**ACTIVITY**
Among the lines of data below, reproduce only those from the one with "Awareness - extent" through the one with "Each year, test", exactly as they stand, both ends included.
[MATERIALS PROVIDED]
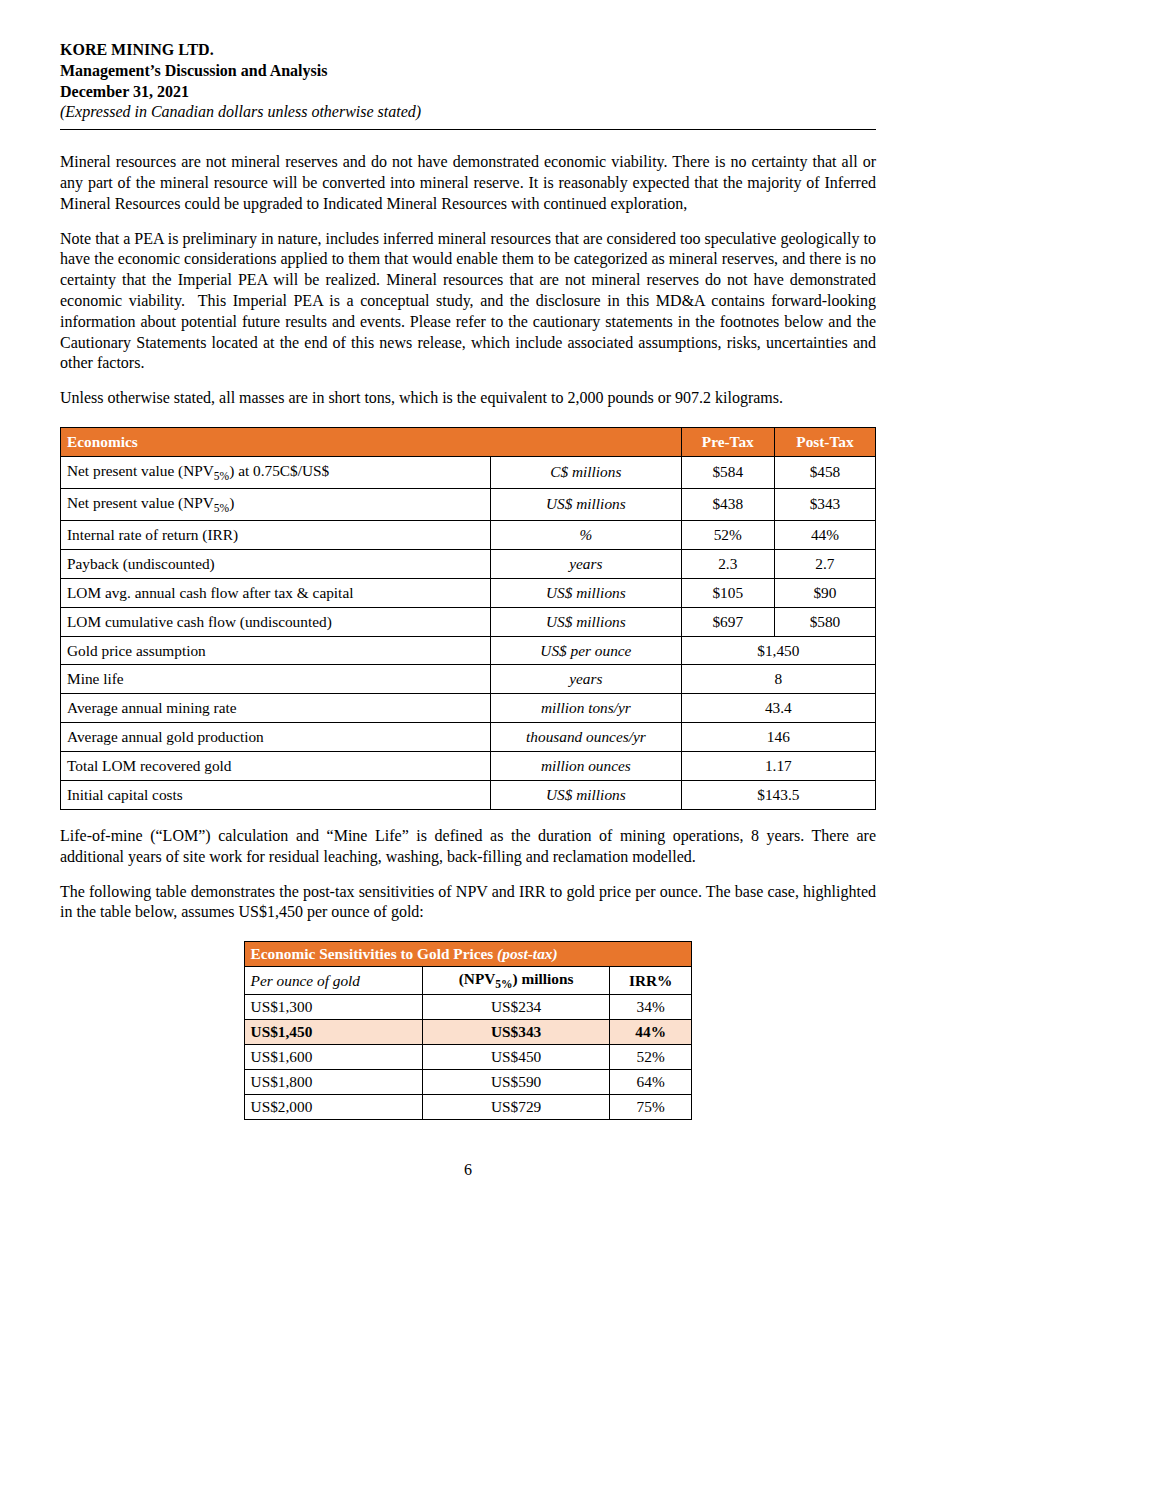KORE MINING LTD.
Management’s Discussion and Analysis
December 31, 2021
(Expressed in Canadian dollars unless otherwise stated)
Mineral resources are not mineral reserves and do not have demonstrated economic viability. There is no certainty that all or any part of the mineral resource will be converted into mineral reserve. It is reasonably expected that the majority of Inferred Mineral Resources could be upgraded to Indicated Mineral Resources with continued exploration,
Note that a PEA is preliminary in nature, includes inferred mineral resources that are considered too speculative geologically to have the economic considerations applied to them that would enable them to be categorized as mineral reserves, and there is no certainty that the Imperial PEA will be realized. Mineral resources that are not mineral reserves do not have demonstrated economic viability. This Imperial PEA is a conceptual study, and the disclosure in this MD&A contains forward-looking information about potential future results and events. Please refer to the cautionary statements in the footnotes below and the Cautionary Statements located at the end of this news release, which include associated assumptions, risks, uncertainties and other factors.
Unless otherwise stated, all masses are in short tons, which is the equivalent to 2,000 pounds or 907.2 kilograms.
| Economics | Pre-Tax | Post-Tax |
| --- | --- | --- |
| Net present value (NPV 5% ) at 0.75C$/US$ | C$ millions | $584 | $458 |
| Net present value (NPV 5% ) | US$ millions | $438 | $343 |
| Internal rate of return (IRR) | % | 52% | 44% |
| Payback (undiscounted) | years | 2.3 | 2.7 |
| LOM avg. annual cash flow after tax & capital | US$ millions | $105 | $90 |
| LOM cumulative cash flow (undiscounted) | US$ millions | $697 | $580 |
| Gold price assumption | US$ per ounce | $1,450 |
| Mine life | years | 8 |
| Average annual mining rate | million tons/yr | 43.4 |
| Average annual gold production | thousand ounces/yr | 146 |
| Total LOM recovered gold | million ounces | 1.17 |
| Initial capital costs | US$ millions | $143.5 |
Life-of-mine (“LOM”) calculation and “Mine Life” is defined as the duration of mining operations, 8 years. There are additional years of site work for residual leaching, washing, back-filling and reclamation modelled.
The following table demonstrates the post-tax sensitivities of NPV and IRR to gold price per ounce. The base case, highlighted in the table below, assumes US$1,450 per ounce of gold:
| Economic Sensitivities to Gold Prices (post-tax) |
| --- |
| Per ounce of gold | (NPV 5% ) millions | IRR% |
| US$1,300 | US$234 | 34% |
| US$1,450 | US$343 | 44% |
| US$1,600 | US$450 | 52% |
| US$1,800 | US$590 | 64% |
| US$2,000 | US$729 | 75% |
6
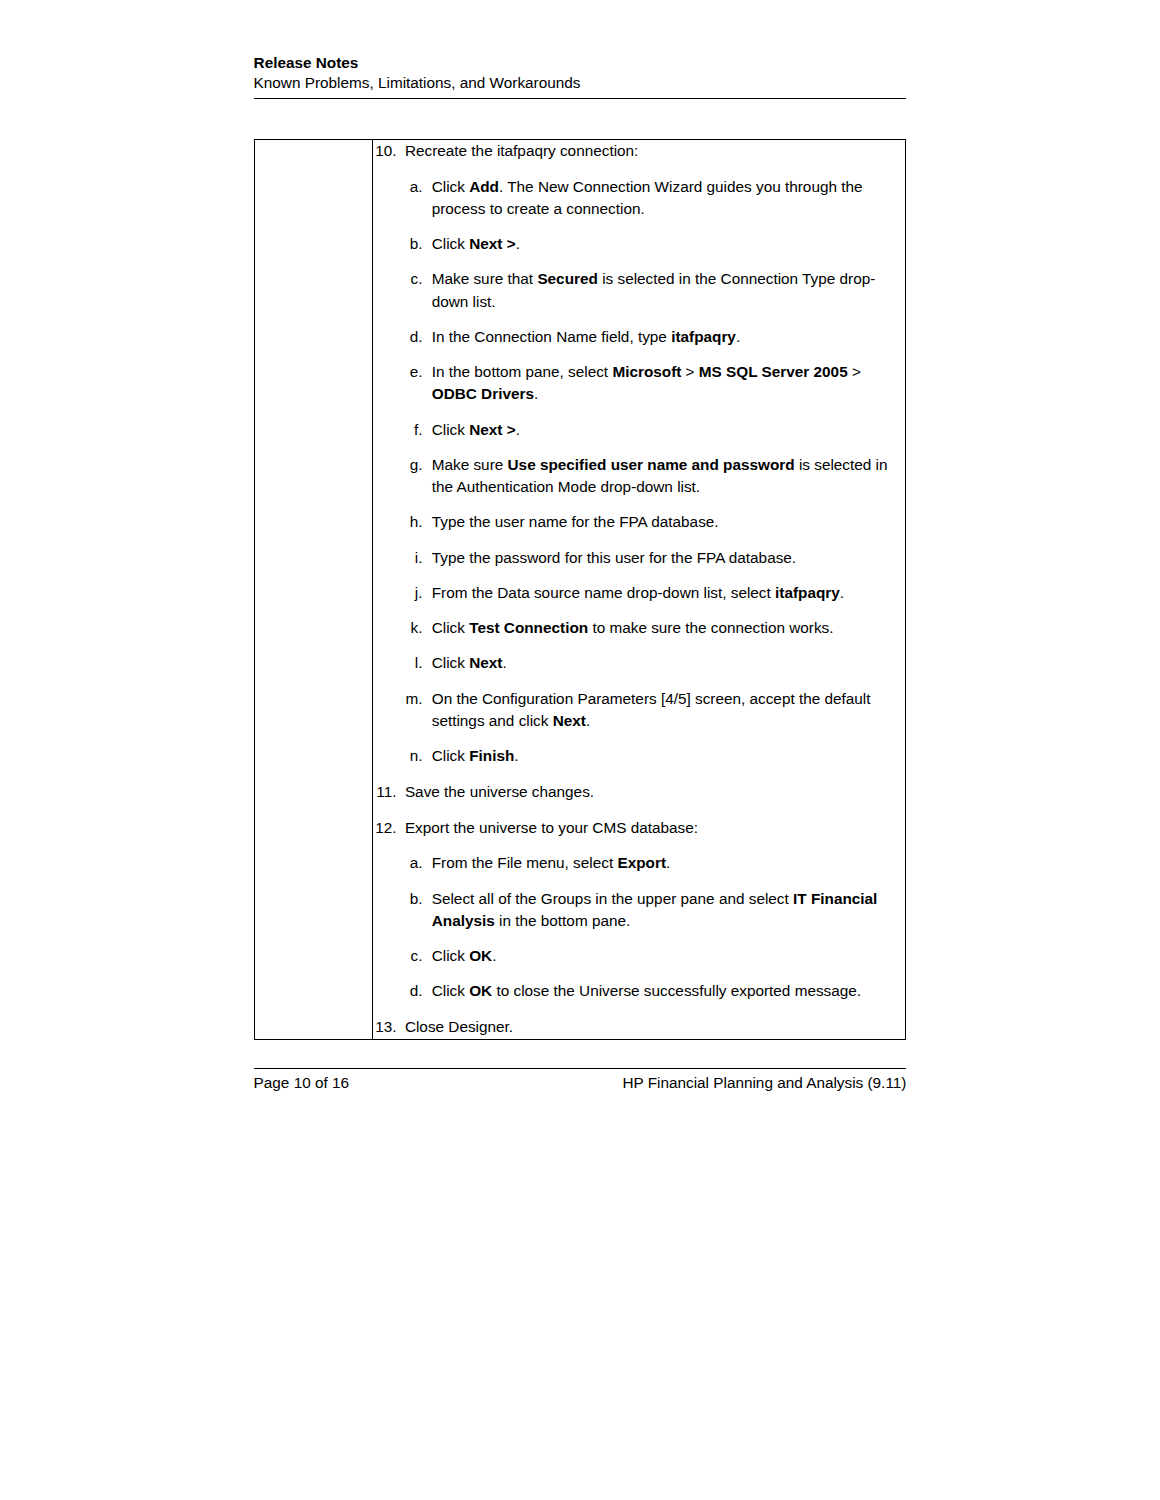Release Notes
Known Problems, Limitations, and Workarounds
| | 10. Recreate the itafpaqry connection: a. Click Add . The New Connection Wizard guides you through the process to create a connection. b. Click Next > . c. Make sure that Secured is selected in the Connection Type drop-down list. d. In the Connection Name field, type itafpaqry . e. In the bottom pane, select Microsoft > MS SQL Server 2005 > ODBC Drivers . f. Click Next > . g. Make sure Use specified user name and password is selected in the Authentication Mode drop-down list. h. Type the user name for the FPA database. i. Type the password for this user for the FPA database. j. From the Data source name drop-down list, select itafpaqry . k. Click Test Connection to make sure the connection works. l. Click Next . m. On the Configuration Parameters [4/5] screen, accept the default settings and click Next . n. Click Finish . 11. Save the universe changes. 12. Export the universe to your CMS database: a. From the File menu, select Export . b. Select all of the Groups in the upper pane and select IT Financial Analysis in the bottom pane. c. Click OK . d. Click OK to close the Universe successfully exported message. 13. Close Designer. |
Page 10 of 16 HP Financial Planning and Analysis (9.11)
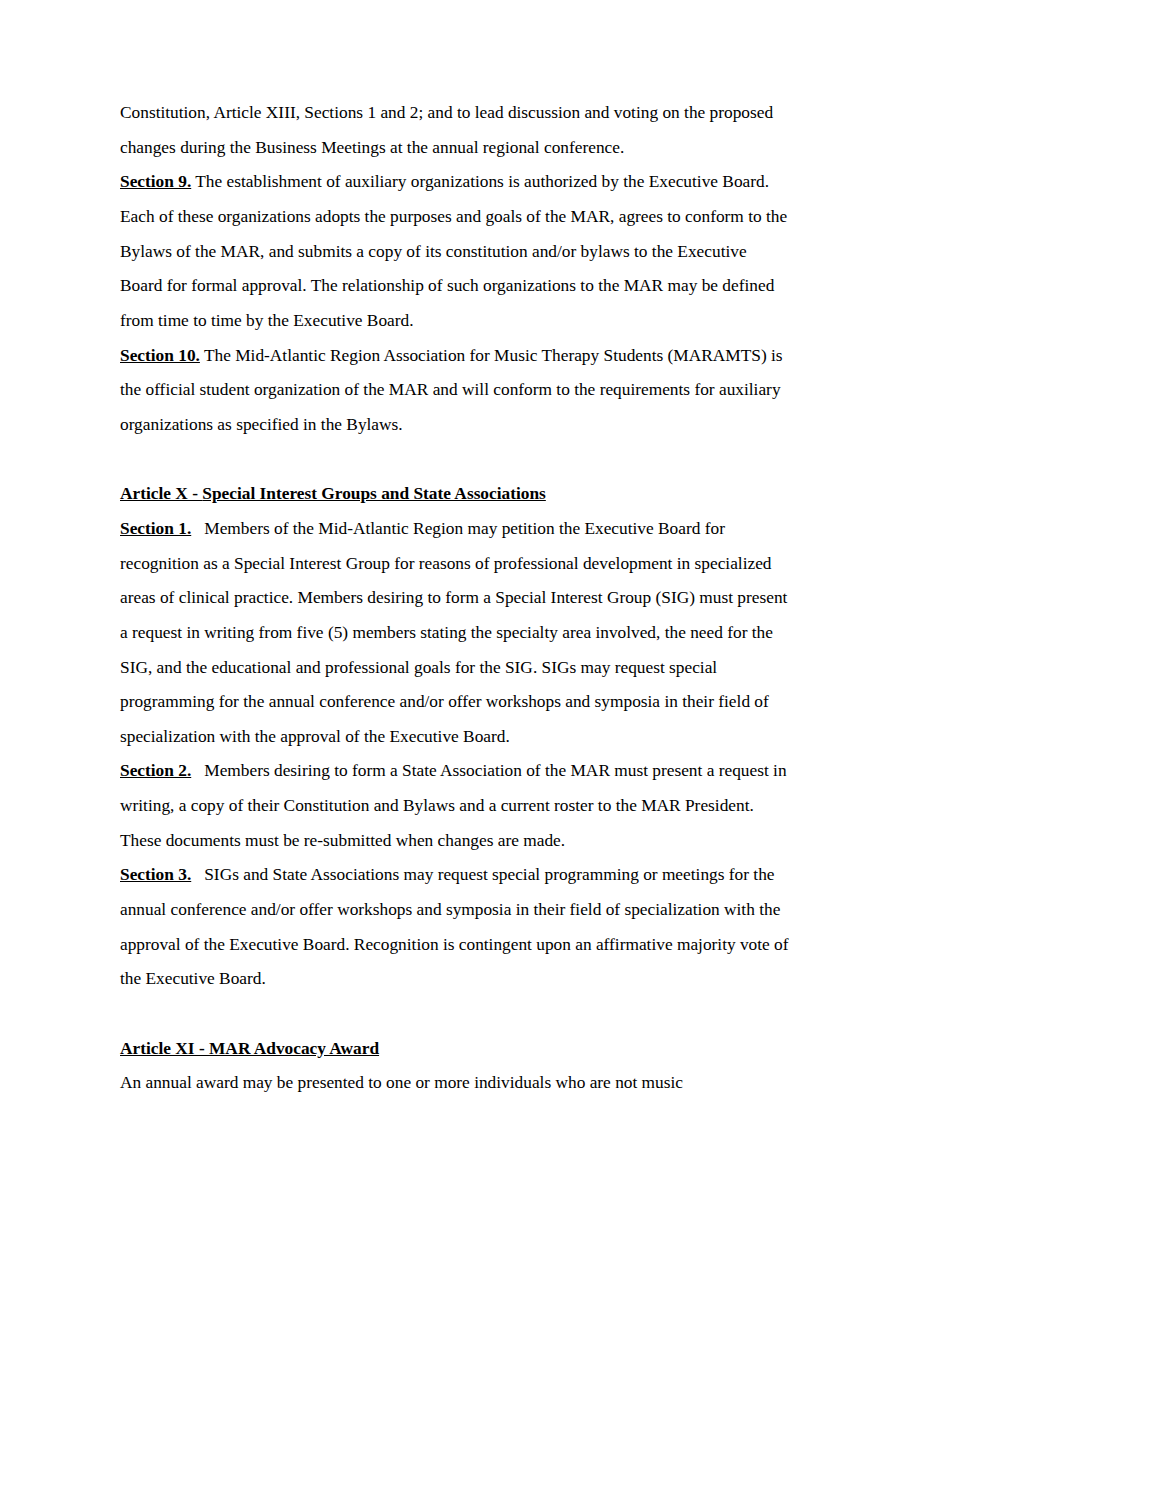Constitution, Article XIII, Sections 1 and 2; and to lead discussion and voting on the proposed changes during the Business Meetings at the annual regional conference.
Section 9. The establishment of auxiliary organizations is authorized by the Executive Board. Each of these organizations adopts the purposes and goals of the MAR, agrees to conform to the Bylaws of the MAR, and submits a copy of its constitution and/or bylaws to the Executive Board for formal approval. The relationship of such organizations to the MAR may be defined from time to time by the Executive Board.
Section 10. The Mid-Atlantic Region Association for Music Therapy Students (MARAMTS) is the official student organization of the MAR and will conform to the requirements for auxiliary organizations as specified in the Bylaws.
Article X - Special Interest Groups and State Associations
Section 1. Members of the Mid-Atlantic Region may petition the Executive Board for recognition as a Special Interest Group for reasons of professional development in specialized areas of clinical practice. Members desiring to form a Special Interest Group (SIG) must present a request in writing from five (5) members stating the specialty area involved, the need for the SIG, and the educational and professional goals for the SIG. SIGs may request special programming for the annual conference and/or offer workshops and symposia in their field of specialization with the approval of the Executive Board.
Section 2. Members desiring to form a State Association of the MAR must present a request in writing, a copy of their Constitution and Bylaws and a current roster to the MAR President. These documents must be re-submitted when changes are made.
Section 3. SIGs and State Associations may request special programming or meetings for the annual conference and/or offer workshops and symposia in their field of specialization with the approval of the Executive Board. Recognition is contingent upon an affirmative majority vote of the Executive Board.
Article XI - MAR Advocacy Award
An annual award may be presented to one or more individuals who are not music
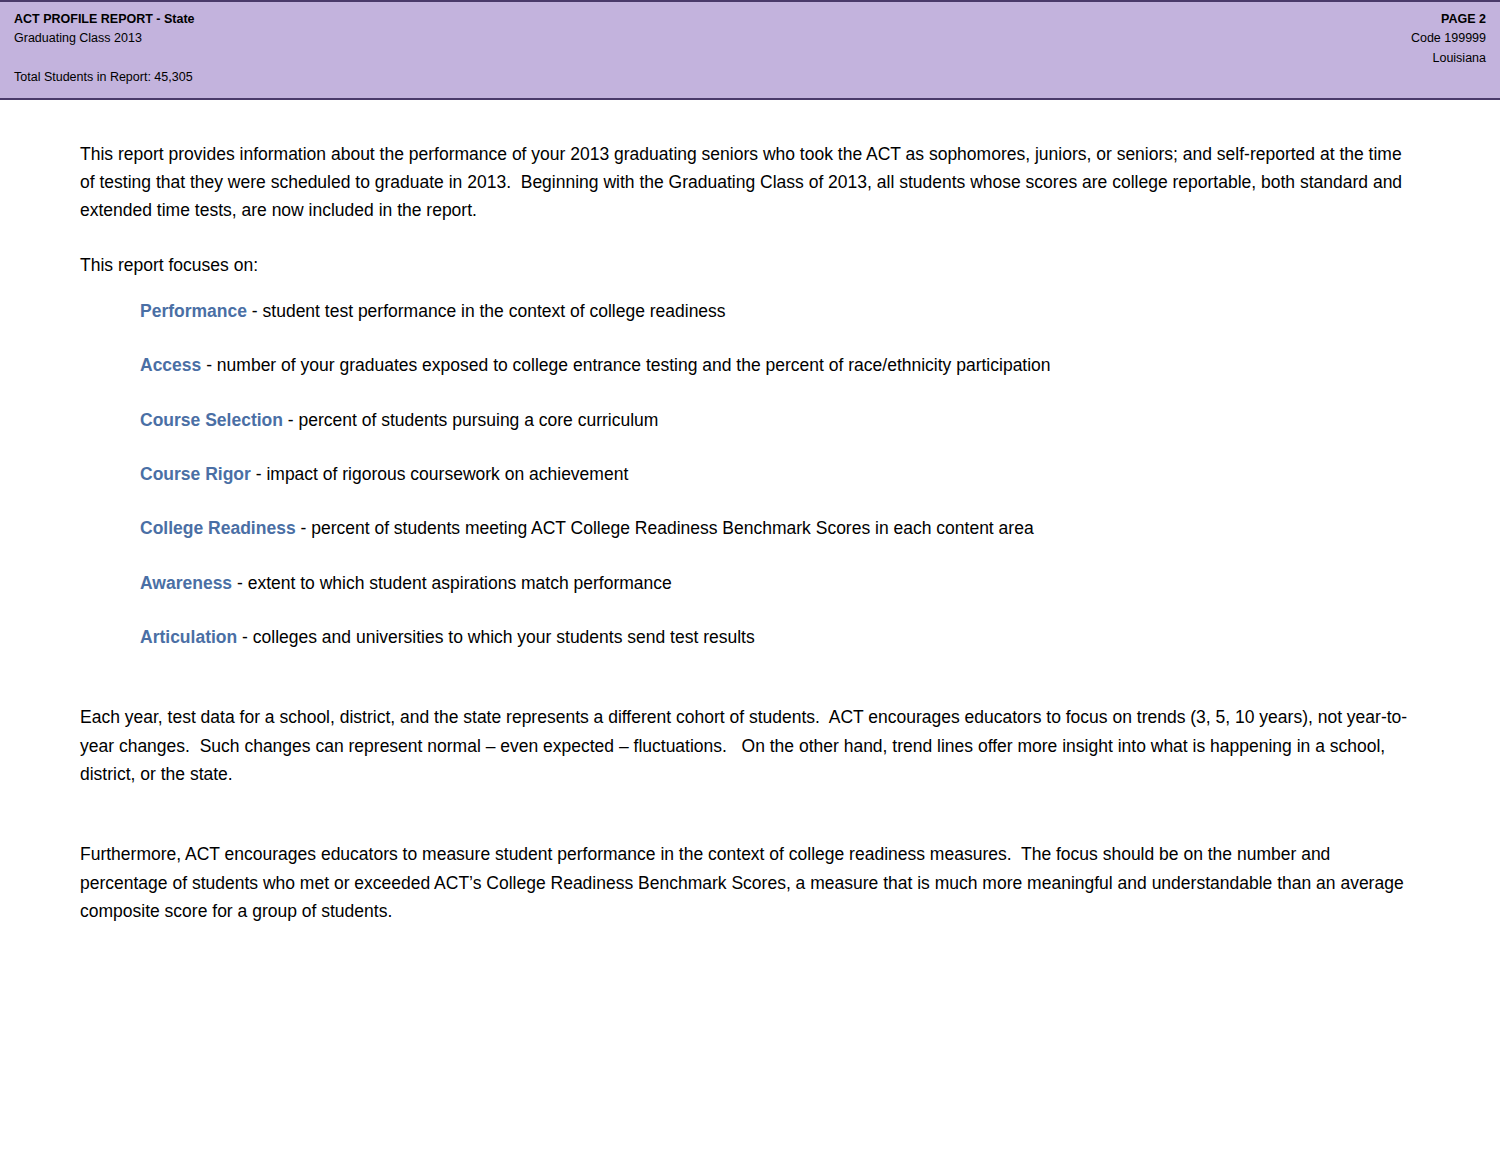ACT PROFILE REPORT - State
PAGE 2
Graduating Class 2013
Code 199999
Louisiana
Total Students in Report: 45,305
This report provides information about the performance of your 2013 graduating seniors who took the ACT as sophomores, juniors, or seniors; and self-reported at the time of testing that they were scheduled to graduate in 2013. Beginning with the Graduating Class of 2013, all students whose scores are college reportable, both standard and extended time tests, are now included in the report.
This report focuses on:
Performance - student test performance in the context of college readiness
Access - number of your graduates exposed to college entrance testing and the percent of race/ethnicity participation
Course Selection - percent of students pursuing a core curriculum
Course Rigor - impact of rigorous coursework on achievement
College Readiness - percent of students meeting ACT College Readiness Benchmark Scores in each content area
Awareness - extent to which student aspirations match performance
Articulation - colleges and universities to which your students send test results
Each year, test data for a school, district, and the state represents a different cohort of students. ACT encourages educators to focus on trends (3, 5, 10 years), not year-to-year changes. Such changes can represent normal – even expected – fluctuations. On the other hand, trend lines offer more insight into what is happening in a school, district, or the state.
Furthermore, ACT encourages educators to measure student performance in the context of college readiness measures. The focus should be on the number and percentage of students who met or exceeded ACT’s College Readiness Benchmark Scores, a measure that is much more meaningful and understandable than an average composite score for a group of students.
[/MATERIALS PROVIDED]
**RESULT FOR THIS EXERCISE**
Awareness - extent to which student aspirations match performance
Articulation - colleges and universities to which your students send test results
Each year, test data for a school, district, and the state represents a different cohort of students. ACT encourages educators to focus on trends (3, 5, 10 years), not year-to-year changes. Such changes can represent normal – even expected – fluctuations. On the other hand, trend lines offer more insight into what is happening in a school, district, or the state.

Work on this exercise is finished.